Consumer non-durable goods production grew 7.5 per cent while it was a contraction of 3.3 per cent in the year-ago period. The 'infrastructure/ construction goods' segment of the IIP posted a growth of 7.8 per cent in October 2020.
However, the primary goods segment posted contraction of 3.3 per cent during the month under review.
The IIP for the April-October period contracted by 17.5 per cent, as per the data. It had registered a growth of 0.1 per cent during the same period last fiscal.
India Ratings and Research's Principal Economist Sunil Kumar Sinha said that manufacturing activities are gradually reaching the pre-COVID-19 level and are now just 2.6 per cent lower than the February 2020 level.
"No doubt two consecutive months of positive IIP growth is a good sign for the economy, India Ratings and Research (Ind-Ra) is only cautiously optimistic and may wait for few more months to believe that economy is firmly on a path of recovery since in the past IIP growth, more than once, has collapsed after couple of months of good growth," he said.
Anand Rathi Shares & Stock Brokers' Chief Economist and Executive Director Sujan Hajra said, "IIP-Oct'20: Positive surprise but unlikely to continue".

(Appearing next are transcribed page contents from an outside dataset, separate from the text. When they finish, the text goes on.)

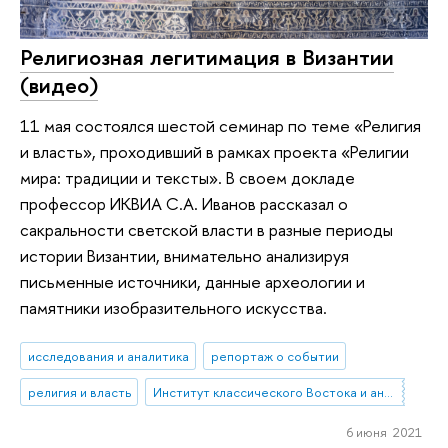
Религиозная легитимация в Византии
(видео)
11 мая состоялся шестой семинар по теме «Религия
и власть», проходивший в рамках проекта «Религии
мира: традиции и тексты». В своем докладе
профессор ИКВИА С.А. Иванов рассказал о
сакральности светской власти в разные периоды
истории Византии, внимательно анализируя
письменные источники, данные археологии и
памятники изобразительного искусства.
исследования и аналитика
репортаж о событии
религия и власть
Институт классического Востока и античности
6 июня 2021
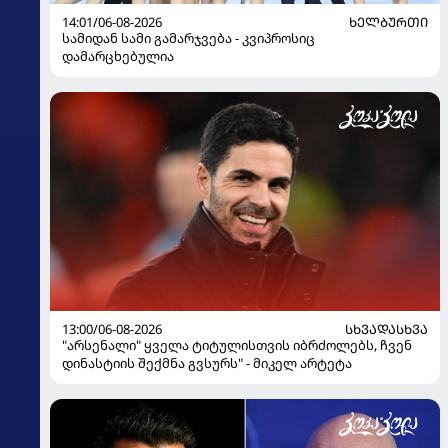
14:01/06-08-2026
ᲮᲔᲚᲑᲣᲠᲗᲘ
სამიდან სამი გამარჯვება - კვიპროსიც
დამარცხებულია
13:00/06-08-2026
ᲡᲮᲕᲐᲓᲐᲡᲮᲕᲐ
"არსენალი" ყველა ტიტულისთვის იბრძოლებს, ჩვენ
დინასტიის შექმნა გვსურს" - მიკელ არტეტა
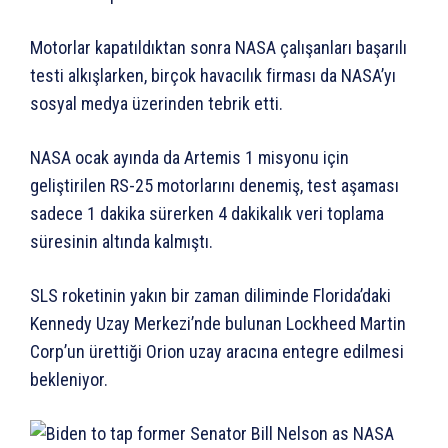
Motorlar kapatıldıktan sonra NASA çalışanları başarılı
testi alkışlarken, birçok havacılık firması da NASA’yı
sosyal medya üzerinden tebrik etti.
NASA ocak ayında da Artemis 1 misyonu için
geliştirilen RS-25 motorlarını denemiş, test aşaması
sadece 1 dakika sürerken 4 dakikalık veri toplama
süresinin altında kalmıştı.
SLS roketinin yakın bir zaman diliminde Florida’daki
Kennedy Uzay Merkezi’nde bulunan Lockheed Martin
Corp’un ürettiği Orion uzay aracına entegre edilmesi
bekleniyor.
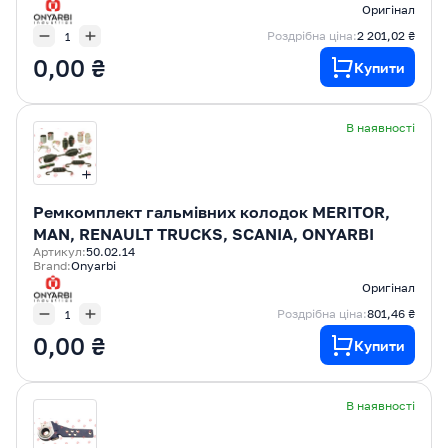
Оригінал
Роздрібна ціна:
2 201,02 ₴
0,00 ₴
Купити
В наявності
Ремкомплект гальмівних колодок MERITOR,
MAN, RENAULT TRUCKS, SCANIA, ONYARBI
Артикул:
50.02.14
Brand:
Onyarbi
Оригінал
Роздрібна ціна:
801,46 ₴
0,00 ₴
Купити
В наявності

According to Millwood Kane International's Founder and CEO Nish Bhatt, high stimulus, government spending, low rates, and easy liquidity along with positive IIP and GDP growth has ensured a quick recovery post the pandemic-led chaos.
"The strong recovery is expected to be durable and hopefully, we will see pre-COVID-19 level growth in a few quarters," Bhatt added.

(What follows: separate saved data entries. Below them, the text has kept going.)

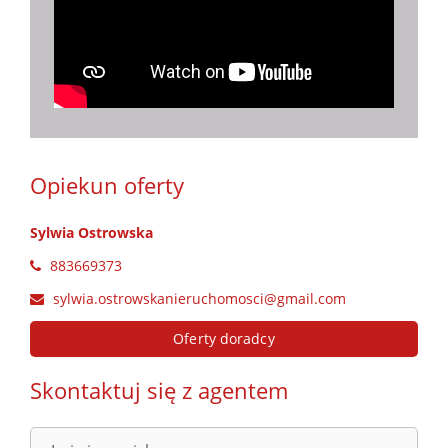
Opiekun oferty
Sylwia Ostrowska
883669373
sylwia.ostrowskanieruchomosci@gmail.com
Oferty doradcy
Skontaktuj się z agentem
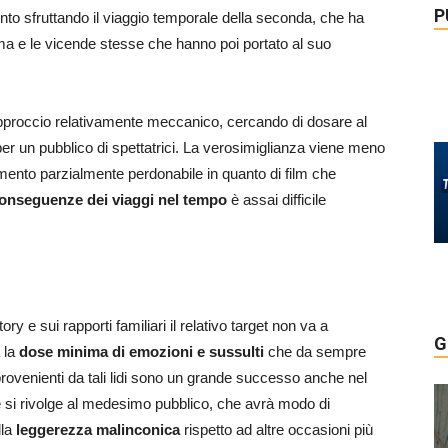
P
nto sfruttando il viaggio temporale della seconda, che ha
ma e le vicende stesse che hanno poi portato al suo
approccio relativamente meccanico, cercando di dosare al
er un pubblico di spettatrici. La verosimiglianza viene meno
ento parzialmente perdonabile in quanto di film che
conseguenze dei viaggi nel tempo
è assai difficile
ory e sui rapporti familiari il relativo target non va a
G
 la
dose minima di emozioni e sussulti
che da sempre
provenienti da tali lidi sono un grande successo anche nel
 si rivolge al medesimo pubblico, che avrà modo di
lla
leggerezza malinconica
rispetto ad altre occasioni più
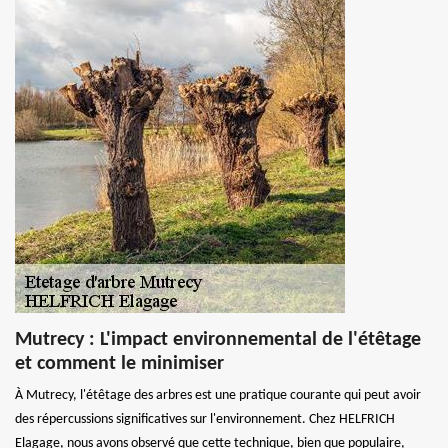
Mutrecy : L'impact environnemental de l'étêtage
et comment le minimiser
À Mutrecy, l'étêtage des arbres est une pratique courante qui peut avoir
des répercussions significatives sur l'environnement. Chez HELFRICH
Elagage, nous avons observé que cette technique, bien que populaire,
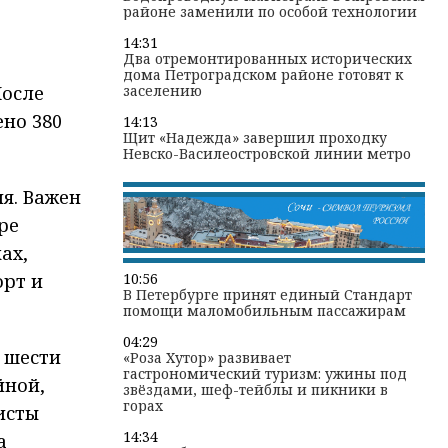
районе заменили по особой технологии
14:31
Два отремонтированных исторических
дома Петроградском районе готовят к
После
заселению
ено 380
14:13
Щит «Надежда» завершил проходку
Невско-Василеостровской линии метро
я. Важен
ре
ах,
орт и
10:56
В Петербурге принят единый Стандарт
помощи маломобильным пассажирам
04:29
 шести
«Роза Хутор» развивает
гастрономический туризм: ужины под
йной,
звёздами, шеф-тейблы и пикники в
горах
исты
14:34
а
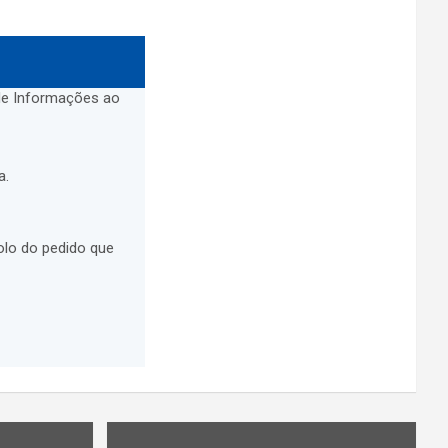
 de Informações ao
a.
olo do pedido que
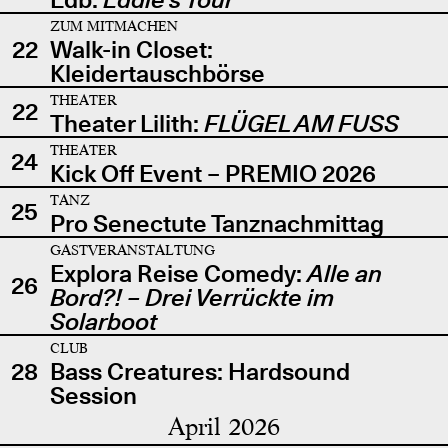
ZUM MITMACHEN
22
Walk-in Closet:
Kleidertauschbörse
THEATER
22
Theater Lilith:
FLÜGEL AM FUSS
THEATER
24
Kick Off Event – PREMIO 2026
TANZ
25
Pro Senectute Tanznachmittag
GASTVERANSTALTUNG
Explora Reise Comedy:
Alle an
26
Bord?! – Drei Verrückte im
Solarboot
CLUB
28
Bass Creatures: Hardsound
Session
April 2026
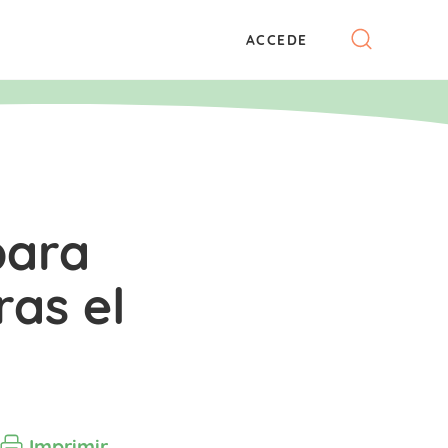
ACCEDE
para
ras el
Imprimir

Motilal Oswal Financial Services' Chief Economist Nikhil Gupta said that overall, better-than-expected growth in IIP in October might have just been a case of high festive demand and whether the growth momentum continues is yet to be seen.
The Quick Estimates of Index of Industrial Production (IIP) are released on 12th of every month or previous working day if 12th is a holiday with a six-week lag.